-- Provided data follows --

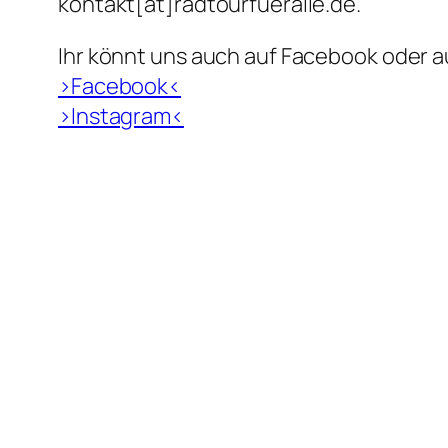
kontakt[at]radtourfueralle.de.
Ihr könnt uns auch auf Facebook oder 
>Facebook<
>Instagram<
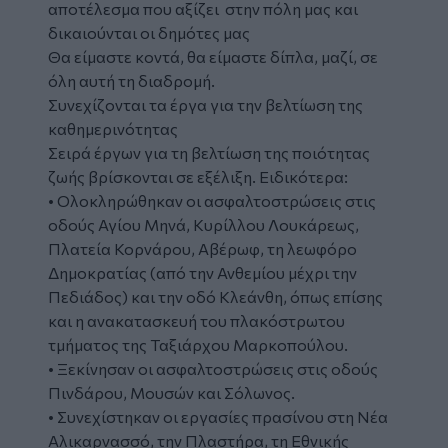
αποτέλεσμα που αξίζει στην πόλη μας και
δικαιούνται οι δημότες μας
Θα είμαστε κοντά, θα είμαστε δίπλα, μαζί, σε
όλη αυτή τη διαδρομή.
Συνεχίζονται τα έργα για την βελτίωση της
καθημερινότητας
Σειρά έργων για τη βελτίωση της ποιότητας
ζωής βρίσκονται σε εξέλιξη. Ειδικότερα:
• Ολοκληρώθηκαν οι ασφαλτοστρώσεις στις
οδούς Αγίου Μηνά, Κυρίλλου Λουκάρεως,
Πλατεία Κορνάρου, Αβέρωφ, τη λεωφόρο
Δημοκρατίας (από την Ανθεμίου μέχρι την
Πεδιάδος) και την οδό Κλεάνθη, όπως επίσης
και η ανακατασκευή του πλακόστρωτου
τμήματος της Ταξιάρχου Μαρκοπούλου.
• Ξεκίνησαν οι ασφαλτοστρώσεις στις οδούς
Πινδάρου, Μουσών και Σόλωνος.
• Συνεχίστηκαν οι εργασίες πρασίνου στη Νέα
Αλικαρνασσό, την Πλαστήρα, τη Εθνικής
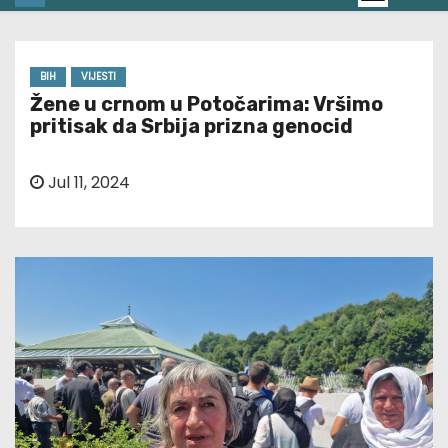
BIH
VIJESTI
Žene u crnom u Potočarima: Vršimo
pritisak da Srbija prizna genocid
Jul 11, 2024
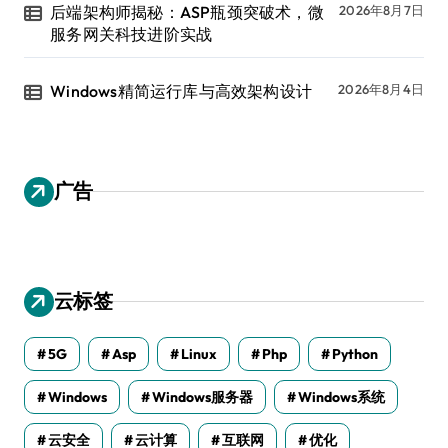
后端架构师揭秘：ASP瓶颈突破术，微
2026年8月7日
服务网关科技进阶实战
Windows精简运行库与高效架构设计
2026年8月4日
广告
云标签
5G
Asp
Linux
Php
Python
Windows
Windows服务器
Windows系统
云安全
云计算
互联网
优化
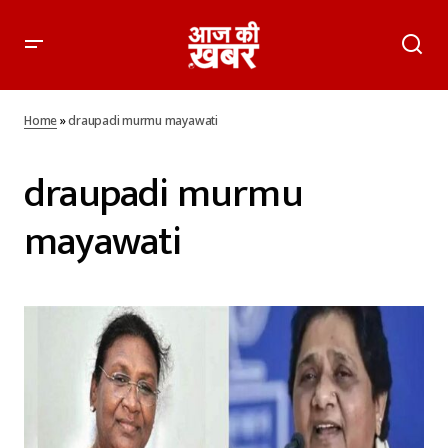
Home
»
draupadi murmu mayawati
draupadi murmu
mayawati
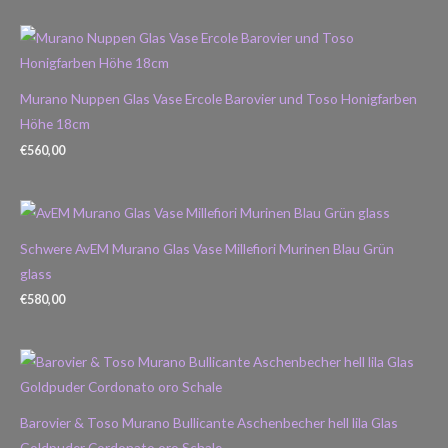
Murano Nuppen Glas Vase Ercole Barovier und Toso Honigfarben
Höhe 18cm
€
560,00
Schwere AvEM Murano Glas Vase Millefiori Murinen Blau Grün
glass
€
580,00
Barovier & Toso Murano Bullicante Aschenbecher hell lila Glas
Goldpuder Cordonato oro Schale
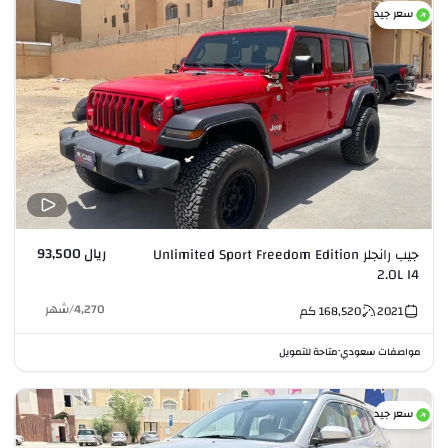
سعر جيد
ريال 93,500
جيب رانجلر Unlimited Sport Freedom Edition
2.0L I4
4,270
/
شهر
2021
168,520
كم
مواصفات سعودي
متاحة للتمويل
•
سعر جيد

-- Provided data concluded --

**Exercise directions**
Give the text read from all the records above as a Markdown table with the columns Row and Line, numbering each line and leaving out blank lines. Leave the pictures out of the answer.

**Reply to the exercise**
| Row | Line |
|---|---|
| 1 | kontakt[at]radtourfueralle.de. |
| 2 | Ihr könnt uns auch auf Facebook oder  |
| 3 | >Facebook< |
| 4 | >Instagram< |
| 5 | αποτέλεσμα που αξίζει στην πόλη μας και |
| 6 | δικαιούνται οι δημότες μας |
| 7 | Θα είμαστε κοντά, θα είμαστε δίπλα, μαζί, σε |
| 8 | όλη αυτή τη διαδρομή. |
| 9 | Συνεχίζονται τα έργα για την βελτίωση της |
| 10 | καθημερινότητας |
| 11 | Σειρά έργων για τη βελτίωση της ποιότητας |
| 12 | ζωής βρίσκονται σε εξέλιξη. Ειδικότερα: |
| 13 | • Ολοκληρώθηκαν οι ασφαλτοστρώσεις στις |
| 14 | οδούς Αγίου Μηνά, Κυρίλλου Λουκάρεως, |
| 15 | Πλατεία Κορνάρου, Αβέρωφ, τη λεωφόρο |
| 16 | Δημοκρατίας (από την Ανθεμίου μέχρι την |
| 17 | Πεδιάδος) και την οδό Κλεάνθη, όπως επίσης |
| 18 | και η ανακατασκευή του πλακόστρωτου |
| 19 | τμήματος της Ταξιάρχου Μαρκοπούλου. |
| 20 | • Ξεκίνησαν οι ασφαλτοστρώσεις στις οδούς |
| 21 | Πινδάρου, Μουσών και Σόλωνος. |
| 22 | • Συνεχίστηκαν οι εργασίες πρασίνου στη Νέα |
| 23 | Αλικαρνασσό, την Πλαστήρα, τη Εθνικής |
| 24 | BIH |
| 25 | VIJESTI |
| 26 | Žene u crnom u Potočarima: Vršimo |
| 27 | pritisak da Srbija prizna genocid |
| 28 | Jul 11, 2024 |
| 29 | 后端架构师揭秘：ASP瓶颈突破术，微 |
| 30 | 2026年8月7日 |
| 31 | 服务网关科技进阶实战 |
| 32 | Windows精简运行库与高效架构设计 |
| 33 | 2026年8月4日 |
| 34 | 广告 |
| 35 | 云标签 |
| 36 | 5G |
| 37 | Asp |
| 38 | Linux |
| 39 | Php |
| 40 | Python |
| 41 | Windows |
| 42 | Windows服务器 |
| 43 | Windows系统 |
| 44 | 云安全 |
| 45 | 云计算 |
| 46 | 互联网 |
| 47 | 优化 |
| 48 | Home |
| 49 | » |
| 50 | draupadi murmu mayawati |
| 51 | draupadi murmu |
| 52 | mayawati |
| 53 | Murano Nuppen Glas Vase Ercole Barovier und Toso Honigfarben |
| 54 | Höhe 18cm |
| 55 | € |
| 56 | 560,00 |
| 57 | Schwere AvEM Murano Glas Vase Millefiori Murinen Blau Grün |
| 58 | glass |
| 59 | € |
| 60 | 580,00 |
| 61 | Barovier & Toso Murano Bullicante Aschenbecher hell lila Glas |
| 62 | Goldpuder Cordonato oro Schale |
| 63 | سعر جيد |
| 64 | ريال 93,500 |
| 65 | جيب رانجلر Unlimited Sport Freedom Edition |
| 66 | 2.0L I4 |
| 67 | 4,270 |
| 68 | / |
| 69 | شهر |
| 70 | 2021 |
| 71 | 168,520 |
| 72 | كم |
| 73 | مواصفات سعودي |
| 74 | متاحة للتمويل |
| 75 | • |
| 76 | سعر جيد |